■ SUPPLIED ENTRIES:
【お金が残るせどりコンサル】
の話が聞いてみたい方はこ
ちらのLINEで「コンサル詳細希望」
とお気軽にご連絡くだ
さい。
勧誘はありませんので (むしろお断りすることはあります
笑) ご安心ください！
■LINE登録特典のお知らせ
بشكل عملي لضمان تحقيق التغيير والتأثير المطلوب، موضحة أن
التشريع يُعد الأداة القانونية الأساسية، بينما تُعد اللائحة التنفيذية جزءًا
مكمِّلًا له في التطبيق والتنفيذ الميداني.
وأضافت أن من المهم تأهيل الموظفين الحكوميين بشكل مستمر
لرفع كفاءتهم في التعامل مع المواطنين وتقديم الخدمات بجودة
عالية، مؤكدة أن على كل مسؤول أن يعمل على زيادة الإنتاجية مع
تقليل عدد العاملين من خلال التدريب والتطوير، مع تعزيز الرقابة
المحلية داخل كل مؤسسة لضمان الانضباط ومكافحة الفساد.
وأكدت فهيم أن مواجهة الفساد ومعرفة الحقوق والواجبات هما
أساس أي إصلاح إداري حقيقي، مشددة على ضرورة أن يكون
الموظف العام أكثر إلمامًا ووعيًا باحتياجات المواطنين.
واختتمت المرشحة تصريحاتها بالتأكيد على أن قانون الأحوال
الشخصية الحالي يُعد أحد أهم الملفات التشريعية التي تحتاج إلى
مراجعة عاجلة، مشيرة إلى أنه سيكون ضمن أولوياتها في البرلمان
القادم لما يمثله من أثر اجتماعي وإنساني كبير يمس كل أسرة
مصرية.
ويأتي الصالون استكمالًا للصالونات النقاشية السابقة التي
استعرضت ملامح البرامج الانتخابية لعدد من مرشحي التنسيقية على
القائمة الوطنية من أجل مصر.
---
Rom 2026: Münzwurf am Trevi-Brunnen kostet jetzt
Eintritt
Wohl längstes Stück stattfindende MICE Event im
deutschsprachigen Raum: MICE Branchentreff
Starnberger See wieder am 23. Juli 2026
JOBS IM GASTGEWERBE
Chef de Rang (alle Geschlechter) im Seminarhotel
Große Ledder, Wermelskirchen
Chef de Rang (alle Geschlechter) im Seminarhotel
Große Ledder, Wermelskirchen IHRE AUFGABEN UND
--
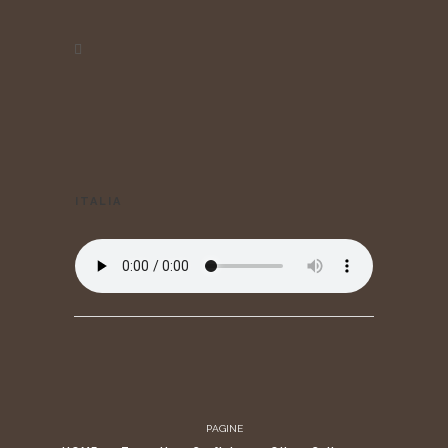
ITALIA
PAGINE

■ INSTRUCTIONS TO FOLLOW:
For this exercise, repeat exactly the lines of the data above from the one with "بشكل عملي لضمان" down to the one with "لرفع كفاءتهم في", both end lines included.

■ SOLUTION TO THE EXERCISE:
بشكل عملي لضمان تحقيق التغيير والتأثير المطلوب، موضحة أن
التشريع يُعد الأداة القانونية الأساسية، بينما تُعد اللائحة التنفيذية جزءًا
مكمِّلًا له في التطبيق والتنفيذ الميداني.
وأضافت أن من المهم تأهيل الموظفين الحكوميين بشكل مستمر
لرفع كفاءتهم في التعامل مع المواطنين وتقديم الخدمات بجودة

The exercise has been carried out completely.